# Culpepper Outdoors Shoots



## Monster02 (Feb 17, 2014)

Culpepper Outdoors 2014 3D Archery Calendar

2014 Shoot Dates:
February 22nd Sat
March 15th Sat (Bow Fishing Tournament)
April 12th Sat
June 14th Sat
July 13th Sat
August 30th Sat (Hunting Tournament)

Money Class: $30.00
Open Money - 50yds max
Known 45 - 50yds max
***50% PAYBACK IN MONEY CLASSES***
Trophy Class: $20.00
Open Trophy- 50yds max
Hunter - Fixed pins or Sliders, no magnification, 12 inch stabilizer, 50yds max
Women Hunter- fixed pins or Sliders, no magnification, 40yds max
Young Adult- (15-17) 40yds max
Youth- (12-14) 30yds max
Traditional – Recurve or long bow, no sights - 25yds max

Trophy Class: $15.00
Eagles 8-11 25yds max (Must have parental supervision) 
Jr Eagles 7-below or free
Fun Shooters: $15.00
3-5 Shooters 1st Place Awarded, 6-10 Shooters 1st and 2nd Place Awarded, 11-Infinity Shooters 1st, 2nd and 3rd Place Awarded. 
Culpepper Outdoors will have a Shooter of the Year Competition for 2014. Open Money, K-50, Open Trophy, Men’s Hunter, Women’s Hunter, Young Adult, Youth, Traditional, Eagle’s and Jr Eagles.

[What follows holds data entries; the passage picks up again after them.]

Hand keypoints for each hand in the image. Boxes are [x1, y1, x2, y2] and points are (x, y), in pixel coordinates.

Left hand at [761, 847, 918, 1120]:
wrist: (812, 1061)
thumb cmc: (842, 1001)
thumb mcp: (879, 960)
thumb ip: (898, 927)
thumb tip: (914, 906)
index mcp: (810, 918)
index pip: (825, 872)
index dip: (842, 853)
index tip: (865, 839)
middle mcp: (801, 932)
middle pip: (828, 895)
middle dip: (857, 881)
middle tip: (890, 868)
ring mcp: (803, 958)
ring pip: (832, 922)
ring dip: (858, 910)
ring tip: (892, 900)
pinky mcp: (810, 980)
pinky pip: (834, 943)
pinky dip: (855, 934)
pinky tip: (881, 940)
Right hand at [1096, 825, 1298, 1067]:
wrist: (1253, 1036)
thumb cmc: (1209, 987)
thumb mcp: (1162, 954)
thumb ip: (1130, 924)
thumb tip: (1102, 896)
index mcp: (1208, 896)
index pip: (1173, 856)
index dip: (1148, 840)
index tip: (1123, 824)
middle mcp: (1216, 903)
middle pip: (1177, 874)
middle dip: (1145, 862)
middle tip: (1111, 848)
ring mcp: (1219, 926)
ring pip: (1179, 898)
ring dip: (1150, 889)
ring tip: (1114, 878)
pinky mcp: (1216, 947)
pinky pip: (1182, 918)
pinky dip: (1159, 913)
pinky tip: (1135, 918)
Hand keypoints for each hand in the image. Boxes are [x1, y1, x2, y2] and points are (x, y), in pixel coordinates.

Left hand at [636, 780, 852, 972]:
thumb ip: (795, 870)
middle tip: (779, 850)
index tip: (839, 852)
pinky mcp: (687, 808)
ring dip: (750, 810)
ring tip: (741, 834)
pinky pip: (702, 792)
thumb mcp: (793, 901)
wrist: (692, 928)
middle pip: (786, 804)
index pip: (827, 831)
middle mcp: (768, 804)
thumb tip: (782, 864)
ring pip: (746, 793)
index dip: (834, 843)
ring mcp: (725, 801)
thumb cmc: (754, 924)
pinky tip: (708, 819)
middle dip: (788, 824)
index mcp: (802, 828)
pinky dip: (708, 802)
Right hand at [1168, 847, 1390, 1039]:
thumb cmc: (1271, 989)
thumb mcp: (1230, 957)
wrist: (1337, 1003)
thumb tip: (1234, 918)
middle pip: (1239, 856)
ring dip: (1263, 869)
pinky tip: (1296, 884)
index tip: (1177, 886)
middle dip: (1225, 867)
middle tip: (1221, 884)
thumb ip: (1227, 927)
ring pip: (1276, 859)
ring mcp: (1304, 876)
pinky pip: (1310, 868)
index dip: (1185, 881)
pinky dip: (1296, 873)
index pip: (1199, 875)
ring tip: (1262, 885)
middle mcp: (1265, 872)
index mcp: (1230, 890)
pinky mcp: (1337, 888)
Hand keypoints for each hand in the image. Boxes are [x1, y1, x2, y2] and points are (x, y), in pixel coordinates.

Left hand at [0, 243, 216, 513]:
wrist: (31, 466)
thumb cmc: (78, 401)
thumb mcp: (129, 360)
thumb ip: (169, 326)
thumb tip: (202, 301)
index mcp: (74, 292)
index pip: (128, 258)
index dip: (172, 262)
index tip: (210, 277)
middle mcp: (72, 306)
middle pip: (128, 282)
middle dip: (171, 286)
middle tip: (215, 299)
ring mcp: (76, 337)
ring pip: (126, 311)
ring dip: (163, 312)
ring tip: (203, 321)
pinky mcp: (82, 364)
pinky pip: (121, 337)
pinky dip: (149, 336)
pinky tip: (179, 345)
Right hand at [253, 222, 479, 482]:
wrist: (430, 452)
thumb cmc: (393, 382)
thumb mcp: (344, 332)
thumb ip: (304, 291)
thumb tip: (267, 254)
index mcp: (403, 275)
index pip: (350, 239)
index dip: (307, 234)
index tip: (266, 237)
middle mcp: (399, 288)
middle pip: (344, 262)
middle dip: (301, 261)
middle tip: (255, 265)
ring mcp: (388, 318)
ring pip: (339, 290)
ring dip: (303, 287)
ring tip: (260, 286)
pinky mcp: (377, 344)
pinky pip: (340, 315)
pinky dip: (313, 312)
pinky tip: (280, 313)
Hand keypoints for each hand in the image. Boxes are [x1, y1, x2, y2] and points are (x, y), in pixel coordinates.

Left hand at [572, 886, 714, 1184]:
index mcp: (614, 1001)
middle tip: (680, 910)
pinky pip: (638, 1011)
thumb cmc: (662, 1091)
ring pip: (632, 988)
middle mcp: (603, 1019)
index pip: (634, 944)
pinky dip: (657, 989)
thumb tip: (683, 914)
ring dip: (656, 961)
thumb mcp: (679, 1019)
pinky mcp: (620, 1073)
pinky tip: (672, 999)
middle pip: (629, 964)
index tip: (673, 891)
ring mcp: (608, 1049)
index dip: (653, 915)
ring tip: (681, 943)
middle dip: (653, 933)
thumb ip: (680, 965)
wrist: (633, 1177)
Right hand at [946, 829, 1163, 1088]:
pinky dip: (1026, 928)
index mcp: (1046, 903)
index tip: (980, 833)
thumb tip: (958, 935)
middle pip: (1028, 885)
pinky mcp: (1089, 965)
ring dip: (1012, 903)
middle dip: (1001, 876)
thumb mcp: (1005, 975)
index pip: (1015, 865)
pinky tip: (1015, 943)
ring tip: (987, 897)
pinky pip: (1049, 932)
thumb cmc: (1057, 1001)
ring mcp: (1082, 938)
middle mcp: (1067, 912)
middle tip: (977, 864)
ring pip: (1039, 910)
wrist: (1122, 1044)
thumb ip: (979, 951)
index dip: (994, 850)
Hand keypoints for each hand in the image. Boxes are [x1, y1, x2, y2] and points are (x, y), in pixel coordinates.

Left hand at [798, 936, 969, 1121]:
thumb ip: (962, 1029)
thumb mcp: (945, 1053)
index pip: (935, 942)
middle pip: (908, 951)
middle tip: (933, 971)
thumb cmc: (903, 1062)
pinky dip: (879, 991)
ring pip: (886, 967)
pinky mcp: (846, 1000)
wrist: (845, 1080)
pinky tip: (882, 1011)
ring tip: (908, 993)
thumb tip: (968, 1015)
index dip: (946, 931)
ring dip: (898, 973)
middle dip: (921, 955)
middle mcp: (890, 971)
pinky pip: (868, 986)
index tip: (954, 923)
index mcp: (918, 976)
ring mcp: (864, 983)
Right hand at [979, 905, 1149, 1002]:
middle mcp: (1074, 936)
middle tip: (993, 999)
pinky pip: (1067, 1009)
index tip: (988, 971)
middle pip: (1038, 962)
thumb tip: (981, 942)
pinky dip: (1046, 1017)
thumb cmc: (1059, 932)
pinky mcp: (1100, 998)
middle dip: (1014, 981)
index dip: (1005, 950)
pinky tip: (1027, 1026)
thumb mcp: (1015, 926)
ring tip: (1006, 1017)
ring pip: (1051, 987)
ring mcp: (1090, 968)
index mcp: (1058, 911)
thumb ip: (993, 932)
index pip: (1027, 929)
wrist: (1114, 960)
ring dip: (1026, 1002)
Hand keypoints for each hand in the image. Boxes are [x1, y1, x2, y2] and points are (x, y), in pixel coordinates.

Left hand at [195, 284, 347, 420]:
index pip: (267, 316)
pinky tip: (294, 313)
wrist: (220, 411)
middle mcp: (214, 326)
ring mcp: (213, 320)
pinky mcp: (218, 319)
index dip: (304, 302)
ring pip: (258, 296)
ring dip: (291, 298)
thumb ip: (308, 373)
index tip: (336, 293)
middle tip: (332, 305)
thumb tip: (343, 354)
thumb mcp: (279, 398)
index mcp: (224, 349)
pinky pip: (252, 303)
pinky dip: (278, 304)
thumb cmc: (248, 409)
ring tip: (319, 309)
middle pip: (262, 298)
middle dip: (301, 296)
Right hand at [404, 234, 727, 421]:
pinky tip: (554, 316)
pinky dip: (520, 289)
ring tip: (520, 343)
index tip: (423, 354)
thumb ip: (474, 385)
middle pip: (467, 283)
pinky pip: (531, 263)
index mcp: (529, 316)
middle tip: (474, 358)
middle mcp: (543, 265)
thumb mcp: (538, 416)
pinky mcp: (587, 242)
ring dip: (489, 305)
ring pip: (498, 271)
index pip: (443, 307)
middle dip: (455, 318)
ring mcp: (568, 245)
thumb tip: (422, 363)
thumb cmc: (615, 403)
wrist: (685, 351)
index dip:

Shooter of the year scoring will begin at the first shoot February 22, 2014 and will end August 30, 2014.
We have 5 schedule shoots during this period. We will take the best 4 scores for a total score. Shooters must have 4 scores to be a contender.
We will pick the Top 3 in each class and have a Shoot down. Each winner will receive a shooter of the year trophy or plaque, and T-Shirt.

As different venues are still being arranged, we will post directions to our shoots ASAP.

*For more information contact Tell Lowe at (706)466-2928 or Casey Crawley at (706) 829-0288.

**** FOLLOW US ON OUR FACEBOOK PAGE CULPEPPER OUTDOORS OR GON FORUM FOR FUTURE UPDATES AND DETAILS
https://www.facebook.com/pages/Culpe...69684363086347
Culpepper Outdoors/Culpepper Ace Hardware, Evans & Thomson GA


----------



## Monster02 (Feb 17, 2014)

Feb 22 will be at the Beagle Club off of 150!


----------



## clemsongrad (Feb 17, 2014)

Coming from I-20 Exit 175,  Hwy 150 approximately 8.5 miles North past the turn to Mistletoe State Park...  will be on left.  You will pass Dozier rd on your right.

Or Coming from Pollards corner/Washington rd toward the lake - veer left onto hwy 150/Cobbham Rd.  Beagle club will be on your right 6.6 miles from Pollards Corner

Shooting times will start between 10am-2pm.  Must start by 2pm.


----------



## thompsonsz71 (Feb 17, 2014)

Known - range cards or rangefinders?


----------



## Monster02 (Feb 18, 2014)

bump!!


----------



## Monster02 (Feb 19, 2014)

Ttt


----------



## clemsongrad (Feb 21, 2014)

ttt


----------



## Hunter0884 (Feb 22, 2014)

Great shoot guys


----------



## dgmeadows (Apr 8, 2014)

Is the Culpepper shoot still happening this weekend ?

Let people know if you want them to come !


----------



## clemsongrad (Apr 8, 2014)

It has been cancelled...


----------



## dgmeadows (Apr 8, 2014)

clemsongrad said:


> It has been cancelled...



Bummer.... volleyball is finally over, and now there are no shoots around here anymore... guess I will have to go across the state. Need to shoot a qualifier anyway...


----------



## olinprice (Apr 8, 2014)

Do you need help or just need to cancel it


----------